Questões que, segundo ela, ganham ainda mais peso em corpos como o seu. “A rua não é um lugar para nós mulheres pretas, para nós população preta, principalmente se você tiver de frente para o muro fazendo coisas que o sistema não entende”, diz ao diferenciar essa prática com outros trabalhos que desenvolve. “Pintar em ateliê é outro tempo. Não precisa ficar preocupada com as costas”, compara.
Lutas
Apesar de destacar os riscos oferecidos pela expressão ao ar livre, Nene conta que também teve que travar lutas dentro do movimento hip hop. “Esse movimento também é machista. É racista, por mais que seja um movimento preto. Porque você vê que quem movimenta esse movimento são os brancos”, afirma
Não foi só no campo das artes que ela precisou lidar com preconceitos. Hoje, com 56 anos de idade, revela que a relação com a própria família se tornou tempestuosa ao assumir nova orientação sexual. “Eu me assumi sapatão [lésbica] com 50 anos. E até hoje é megaviolento. Eu fui violentada muitas vezes com essa palavra. E quando eu me apresento, eu me apresento com essa palavra. Não é para as pessoas me chamarem. É uma afirmação do meu corpo. Eu venho há muitos anos tirando máscaras”.
Além da experiência pessoal, a artista transformou a própria casa em espaço de acolhimento para pessoas LBGTQIA+. “Uma menina vem para São Paulo, precisa de um lugar para ficar porque vai fazer um trabalho. Ela pode ficar aqui”, explica. Da família, mantém a lembrança carinhosa da avó, como pessoa que a iniciou no contato com as artes e com o artesanato. “O artesanato vem por conta da minha vó, que era do macramê, do crochê”, conta ao apresentar as diversas linguagens que fazem parte do seu repertório.
Sonhar alto
Enquanto isso, da laje da casa, Nene continua sonhando com novos projetos. Foi a partir dali, observando o bairro, que ela elaborou a série que chama de Cabeçudas. “A gente estava no mês de julho, época de pipa.

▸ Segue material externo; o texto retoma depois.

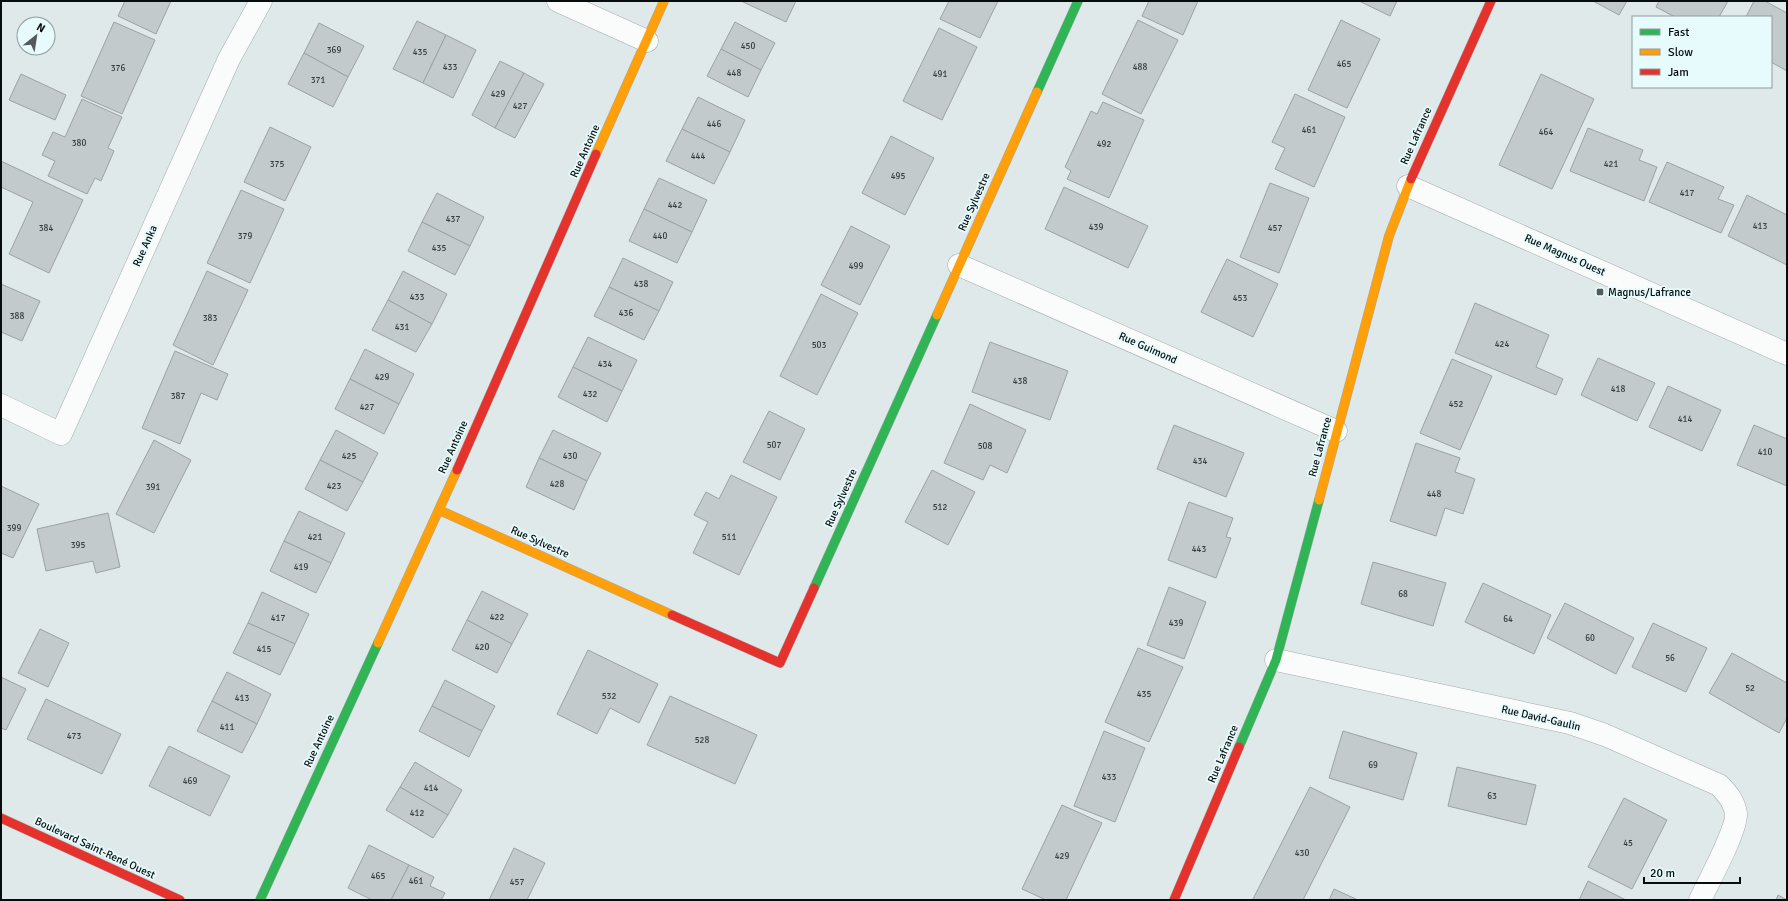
<svg xmlns="http://www.w3.org/2000/svg" width="1788" height="901" font-family="Signika,sans-serif">
	<rect width="100%" height="100%" fill="#dfe9ea"/>
	<g fill="#c2cacc" stroke="#9ba2a4">
		<path d="M125,1H171L156,34L118,16Z"/>
		<path d="M741,1H796L786,22Z"/>
		<path d="M949,1H998L980,38L940,19Z"/>
		<path d="M1149,1H1198L1183,35L1142,16Z"/>
		<path d="M1359,1H1397L1390,16Z"/>
		<path d="M1593,1H1627L1619,15Z"/>
		<path d="M1659,1H1728L1719,17H1675L1656,7Z"/>
		<path d="M1754,1H1765L1787,13V71L1771,62V17H1746Z"/>
		<path d="M1138,20L1178,40L1141,114L1102,94Z"/>
		<path d="M1341,20L1380,39L1347,108L1308,90Z"/>
		<path d="M417,21L446,35L423,83L393,69Z"/>
		<path d="M114,22L155,40L122,114L81,96Z"/>
		<path d="M735,22L775,43L761,70L721,49Z"/>
		<path d="M319,23L364,46L348,77L304,53Z"/>
		<path d="M939,28L977,47L942,120L903,101Z"/>
		<path d="M446,35L476,50L453,98L423,83Z"/>
		<path d="M721,49L761,70L748,97L707,76Z"/>
		<path d="M304,53L348,77L333,107L288,84Z"/>
		<path d="M500,61L524,73L495,128L472,115Z"/>
		<path d="M524,73L544,84L515,138L495,128Z"/>
		<path d="M21,74L66,95L55,120L9,100Z"/>
		<path d="M1541,74L1594,99L1552,189L1499,165Z"/>
		<path d="M1295,94L1345,117L1314,187L1275,169L1285,148L1272,142Z"/>
		<path d="M698,97L745,120L730,152L682,129Z"/>
		<path d="M82,99L122,117L108,148L114,151L101,181L95,178L87,194L48,176L55,161L42,155L53,132L65,137Z"/>
		<path d="M1103,102L1144,120L1109,198L1067,179L1071,171L1065,167L1091,111L1097,114Z"/>
		<path d="M270,127L311,147L285,201L244,182Z"/>
		<path d="M1588,128L1643,150L1639,160L1657,167L1644,201L1570,171Z"/>
		<path d="M682,129L730,152L714,184L666,161Z"/>
		<path d="M891,136L934,158L905,215L862,193Z"/>
		<path d="M1,161L83,200L49,273L9,254L33,202L1,187Z"/>
		<path d="M1667,162L1724,187L1718,199L1734,205L1721,233L1649,202Z"/>
		<path d="M659,178L707,200L692,232L644,209Z"/>
		<path d="M1270,183L1309,198L1279,273L1240,257Z"/>
		<path d="M1064,187L1148,226L1128,268L1045,229Z"/>
		<path d="M241,190L284,209L250,283L207,263Z"/>
		<path d="M437,193L484,217L470,246L422,222Z"/>
		<path d="M1747,195L1787,215V265L1728,236Z"/>
		<path d="M644,209L692,232L677,263L629,241Z"/>
		<path d="M422,222L470,246L455,275L408,251Z"/>
		<path d="M851,226L890,246L860,305L821,285Z"/>
		<path d="M623,258L673,282L659,311L609,287Z"/>
		<path d="M1227,259L1278,284L1253,337L1201,312Z"/>
		<path d="M207,271L248,290L213,365L173,345Z"/>
		<path d="M403,271L447,294L432,324L388,300Z"/>
		<path d="M1,284L40,301L22,341L1,332Z"/>
		<path d="M609,287L659,311L644,340L594,316Z"/>
		<path d="M821,294L858,313L817,395L780,376Z"/>
		<path d="M388,300L432,324L416,352L372,330Z"/>
		<path d="M1475,303L1549,335L1536,367L1563,379L1556,395L1455,353Z"/>
		<path d="M588,337L637,360L622,391L573,367Z"/>
		<path d="M990,342L1068,371L1050,420L972,392Z"/>
		<path d="M365,349L414,374L399,404L350,379Z"/>
		<path d="M175,351L228,374L217,400L201,393L180,444L142,428Z"/>
		<path d="M1598,358L1655,383L1637,421L1581,395Z"/>
		<path d="M1452,359L1492,376L1460,450L1420,433Z"/>
		<path d="M573,367L622,391L607,422L558,397Z"/>
		<path d="M350,379L399,404L384,434L335,409Z"/>
		<path d="M1668,386L1721,410L1702,451L1649,427Z"/>
		<path d="M970,404L1026,430L1007,473L990,465L983,480L944,463Z"/>
		<path d="M769,411L805,429L780,480L743,462Z"/>
		<path d="M1174,425L1244,453L1226,497L1157,469Z"/>
		<path d="M1754,425L1787,439V486L1737,465Z"/>
		<path d="M336,430L378,453L363,482L320,460Z"/>
		<path d="M553,430L601,453L587,481L539,458Z"/>
		<path d="M154,440L191,460L154,533L116,514Z"/>
		<path d="M1416,443L1460,458L1455,472L1475,479L1463,514L1445,508L1436,536L1390,521Z"/>
		<path d="M539,458L587,481L574,510L526,487Z"/>
		<path d="M320,460L363,482L347,511L305,489Z"/>
		<path d="M932,470L975,492L948,545L905,522Z"/>
		<path d="M731,475L777,497L739,575L693,553L708,522L694,515L706,492L719,499Z"/>
		<path d="M1,486L39,504L13,558L1,553Z"/>
		<path d="M1189,502L1233,518L1226,537L1231,538L1216,578L1168,560Z"/>
		<path d="M299,511L345,533L331,563L284,541Z"/>
		<path d="M108,513L120,567L96,573L93,561L46,571L37,529Z"/>
		<path d="M284,541L331,563L316,593L270,571Z"/>
		<path d="M1373,562L1446,583L1433,626L1361,604Z"/>
		<path d="M1483,583L1551,615L1534,654L1465,622Z"/>
		<path d="M1169,587L1206,602L1184,659L1147,645Z"/>
		<path d="M482,591L528,614L512,644L467,620Z"/>
		<path d="M262,592L309,614L295,644L248,623Z"/>
		<path d="M1565,603L1634,638L1616,674L1547,638Z"/>
		<path d="M467,620L512,644L497,673L452,650Z"/>
		<path d="M248,623L295,644L280,675L233,653Z"/>
		<path d="M1653,623L1707,648L1686,692L1632,667Z"/>
		<path d="M40,629L69,643L48,687L18,673Z"/>
		<path d="M1138,648L1183,667L1149,742L1105,722Z"/>
		<path d="M588,650L658,684L639,723L610,708L597,734L557,714Z"/>
		<path d="M1732,653L1787,683V718L1779,733L1709,693Z"/>
		<path d="M227,672L271,694L257,724L212,701Z"/>
		<path d="M1,677L26,689L6,730L1,728Z"/>
		<path d="M445,680L495,706L482,731L432,706Z"/>
		<path d="M670,696L757,735L735,784L647,745Z"/>
		<path d="M46,699L121,734L102,774L27,739Z"/>
		<path d="M212,701L257,724L242,753L197,731Z"/>
		<path d="M432,706L482,731L469,757L419,731Z"/>
		<path d="M1104,731L1145,748L1115,822L1074,806Z"/>
		<path d="M1343,731L1417,753L1403,800L1329,778Z"/>
		<path d="M169,746L230,776L210,816L149,786Z"/>
		<path d="M415,762L462,790L448,815L400,787Z"/>
		<path d="M1457,767L1536,785L1526,825L1448,806Z"/>
		<path d="M400,787L448,815L433,838L386,810Z"/>
		<path d="M1310,787L1350,807L1303,900H1255L1253,899Z"/>
		<path d="M1624,798L1667,820L1632,889L1588,867Z"/>
		<path d="M1062,805L1102,823L1066,900H1046L1022,889Z"/>
		<path d="M369,845L409,865L391,900H372L348,888Z"/>
		<path d="M514,848L545,863L527,900H489Z"/>
		<path d="M409,865L434,877L430,886L445,893L441,900H391Z"/>
		<path d="M1588,881L1626,900H1579Z"/>
		<path d="M1334,889L1358,900H1329Z"/>
		<path d="M1778,895L1787,900H1776Z"/>
	</g>
	<g fill="none" stroke-linecap="round" stroke-linejoin="round">
		<defs>
			<g id="street">
				<path d="M558,1L647,41"/>
				<path d="M1408,186L1787,354"/>
				<path d="M959,265L1336,431"/>
				<path d="M1,405L61,434L229,59L261,1"/>
				<path d="M1276,660L1570,723L1605,735L1719,785C1727,793 1735,802 1736,814C1737,830 1708,883 1700,900"/>
			</g>
			<g id="fast">
				<path d="M1037,92L1078,1"/>
				<path d="M814,588L937,315"/>
				<path d="M1239,747L1276,660L1319,500"/>
				<path d="M260,900L378,643"/>
			</g>
			<g id="slow">
				<path d="M596,154L664,1"/>
				<path d="M937,315L1037,92"/>
				<path d="M1319,500L1389,236L1411,179"/>
				<path d="M439,510L672,615"/>
				<path d="M378,643L457,470"/>
			</g>
			<g id="jam">
				<path d="M1411,179L1491,1"/>
				<path d="M457,470L596,154"/>
				<path d="M672,615L780,663L814,588"/>
				<path d="M1,818L180,900"/>
				<path d="M1174,900L1239,747"/>
			</g>
		</defs>
		<use href="#street" stroke="#a4acac" stroke-width="23"/>
		<use href="#fast" stroke="#a4acac" stroke-width="10"/>
		<use href="#slow" stroke="#a4acac" stroke-width="10"/>
		<use href="#jam" stroke="#a4acac" stroke-width="10"/>
		<use href="#street" stroke="#fafcfc" stroke-width="22"/>
		<use href="#fast" stroke="#30b455" stroke-width="9"/>
		<use href="#slow" stroke="#ff9f0a" stroke-width="9"/>
		<use href="#jam" stroke="#e5322d" stroke-width="9"/>
	</g>
	<rect fill="#535a5b" stroke="#e7fbfc" stroke-width="1.5" x="1596" y="288" width="8" height="8" rx="2"/>
	<g text-anchor="middle" dominant-baseline="central" stroke-width="3.5" stroke-linejoin="round" paint-order="stroke">
		<g font-size="9" fill="#363c3e">
			<text x="748" y="46">450</text>
			<text x="334" y="50">369</text>
			<text x="420" y="52">435</text>
			<text x="1344" y="64">465</text>
			<text x="450" y="67">433</text>
			<text x="1140" y="67">488</text>
			<text x="118" y="68">376</text>
			<text x="734" y="73">448</text>
			<text x="940" y="74">491</text>
			<text x="318" y="80">371</text>
			<text x="498" y="94">429</text>
			<text x="520" y="106">427</text>
			<text x="714" y="124">446</text>
			<text x="1309" y="130">461</text>
			<text x="1546" y="132">464</text>
			<text x="79" y="143">380</text>
			<text x="1104" y="144">492</text>
			<text x="698" y="156">444</text>
			<text x="277" y="164">375</text>
			<text x="1611" y="164">421</text>
			<text x="898" y="176">495</text>
			<text x="1687" y="193">417</text>
			<text x="675" y="205">442</text>
			<text x="453" y="219">437</text>
			<text x="1760" y="226">413</text>
			<text x="1096" y="227">439</text>
			<text x="46" y="228">384</text>
			<text x="1275" y="228">457</text>
			<text x="245" y="236">379</text>
			<text x="660" y="236">440</text>
			<text x="439" y="248">435</text>
			<text x="856" y="266">499</text>
			<text x="641" y="284">438</text>
			<text x="417" y="297">433</text>
			<text x="1240" y="298">453</text>
			<text x="626" y="313">436</text>
			<text x="17" y="316">388</text>
			<text x="210" y="318">383</text>
			<text x="402" y="327">431</text>
			<text x="1502" y="344">424</text>
			<text x="819" y="345">503</text>
			<text x="605" y="364">434</text>
			<text x="382" y="377">429</text>
			<text x="1020" y="381">438</text>
			<text x="1618" y="389">418</text>
			<text x="590" y="394">432</text>
			<text x="178" y="396">387</text>
			<text x="1456" y="404">452</text>
			<text x="367" y="407">427</text>
			<text x="1685" y="419">414</text>
			<text x="774" y="445">507</text>
			<text x="985" y="446">508</text>
			<text x="1765" y="452">410</text>
			<text x="349" y="456">425</text>
			<text x="570" y="456">430</text>
			<text x="1200" y="461">434</text>
			<text x="557" y="484">428</text>
			<text x="334" y="486">423</text>
			<text x="153" y="487">391</text>
			<text x="1434" y="494">448</text>
			<text x="940" y="507">512</text>
			<text x="14" y="528">399</text>
			<text x="315" y="537">421</text>
			<text x="729" y="537">511</text>
			<text x="78" y="545">395</text>
			<text x="1199" y="549">443</text>
			<text x="301" y="567">419</text>
			<text x="1403" y="594">68</text>
			<text x="497" y="617">422</text>
			<text x="278" y="618">417</text>
			<text x="1508" y="619">64</text>
			<text x="1176" y="623">439</text>
			<text x="1590" y="638">60</text>
			<text x="482" y="647">420</text>
			<text x="264" y="649">415</text>
			<text x="1670" y="658">56</text>
			<text x="1750" y="688">52</text>
			<text x="1144" y="694">435</text>
			<text x="609" y="696">532</text>
			<text x="242" y="698">413</text>
			<text x="227" y="727">411</text>
			<text x="74" y="736">473</text>
			<text x="702" y="740">528</text>
			<text x="1373" y="765">69</text>
			<text x="1109" y="777">433</text>
			<text x="190" y="781">469</text>
			<text x="431" y="788">414</text>
			<text x="1492" y="796">63</text>
			<text x="417" y="813">412</text>
			<text x="1628" y="843">45</text>
			<text x="1302" y="853">430</text>
			<text x="1062" y="856">429</text>
			<text x="378" y="876">465</text>
			<text x="416" y="881">461</text>
			<text x="517" y="882">457</text>
		</g>
		<g font-size="11" fill="#070d0e" stroke="#e7fbfc">
			<text transform="translate(1416 136) rotate(-66)">Rue Lafrance</text>
			<text transform="translate(585 151) rotate(-66)">Rue Antoine</text>
			<text transform="translate(974 202) rotate(-66)">Rue Sylvestre</text>
			<text transform="translate(145 246) rotate(-66)">Rue Anka</text>
			<text transform="translate(1565 255) rotate(24)">Rue Magnus Ouest</text>
			<text transform="translate(1148 348) rotate(24)">Rue Guimond</text>
			<text transform="translate(453 447) rotate(-66)">Rue Antoine</text>
			<text transform="translate(1320 447) rotate(-75)">Rue Lafrance</text>
			<text transform="translate(841 498) rotate(-66)">Rue Sylvestre</text>
			<text transform="translate(540 542) rotate(24)">Rue Sylvestre</text>
			<text transform="translate(1541 718) rotate(13)">Rue David-Gaulin</text>
			<text transform="translate(319 741) rotate(-65)">Rue Antoine</text>
			<text transform="translate(1223 754) rotate(-67)">Rue Lafrance</text>
			<text transform="translate(95 848) rotate(25)">Boulevard Saint-René Ouest</text>
		</g>
		<g font-size="11" fill="#070d0e" stroke="#e7fbfc" text-anchor="start">
			<text x="1608" y="292">Magnus/Lafrance</text>
		</g>
	</g>
	<rect width="1788" height="901" fill="none" stroke="#070d0e" stroke-width="4"/>
	<rect x="1632" y="16" width="140" height="72" fill="#e7fbfc" stroke="#8d9c9d"/>
	<rect x="1640" y="29" width="20" height="6" fill="#30b455" stroke="#8d9c9d"/>
	<text x="1668" y="36" font-size="12" fill="#070d0e">Fast</text>
	<rect x="1640" y="49" width="20" height="6" fill="#ff9f0a" stroke="#8d9c9d"/>
	<text x="1668" y="56" font-size="12" fill="#070d0e">Slow</text>
	<rect x="1640" y="69" width="20" height="6" fill="#e5322d" stroke="#8d9c9d"/>
	<text x="1668" y="76" font-size="12" fill="#070d0e">Jam</text>
	<g transform="translate(36 36) rotate(30)"><circle r="19" fill="#e7fbfc" stroke="#8d9c9d"/>
	<path d="M0-3L7 15L0 10L-7 15Z" fill="#535a5b"/>
	<text y="-6" font-size="11" font-weight="bold" text-anchor="middle" fill="#070d0e">N</text>
	</g>
	<path d="M1644 877v6h96v-6" fill="none" stroke="#070d0e" stroke-width="2"/>
	<text x="1650" y="877" font-size="12" fill="#070d0e" stroke="#e7fbfc" stroke-width="3" paint-order="stroke">20 m</text>
</svg>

Eu olhei para os moleques pretinhos, você nem enxergava eles, nada, só a silhueta. Todos com a cabeça olhando para o céu. Eu fiquei enlouquecida com essa cena”, lembra.
Foram esses personagens com a cabeça ovalada, inspirada na silhueta dos jovens que olham para o alto, que Nene escolheu para o mural em grandes dimensões que pintou no teto do teatro da Fábrica de Cultura do Jardim São Luís, zona sul paulistana. O projeto exigiu muito da artista e da equipe de mulheres que pintou durante uma semana, pendurada em cordas de rappel na empena em formato de rampa. “Foi um trabalho com muita dificuldade, por causa da questão do corpo, do sol, do vento. Porque você está solto lá em cima”, conta.
As sete personagens no teto do teatro têm ainda os cabelos em fios finos e encaracolados que Nene considera como uma de suas assinaturas, assim como os “olhos tristes” de outras figuras que pinta pelas ruas.
O projeto, contemplado por um edital que permitiu o mural na empena, inclui um documentário, lançado no último mês de março, que celebra a trajetória de Nene como uma das pioneiras do graffiti. Entre os reconhecimentos que acumula na carreira está a passagem pelo Festival Queer Wien Woch em Viena, na Aústria; o Prêmio Sabotage, em 2016; e a homenagem concedida pela organização não governamental Ação Educativa, em 2018. Em 2021, um de seus trabalhos passou a fazer parte do acervo permanente da Pinacoteca Municipal de Mauá, na Grande São Paulo.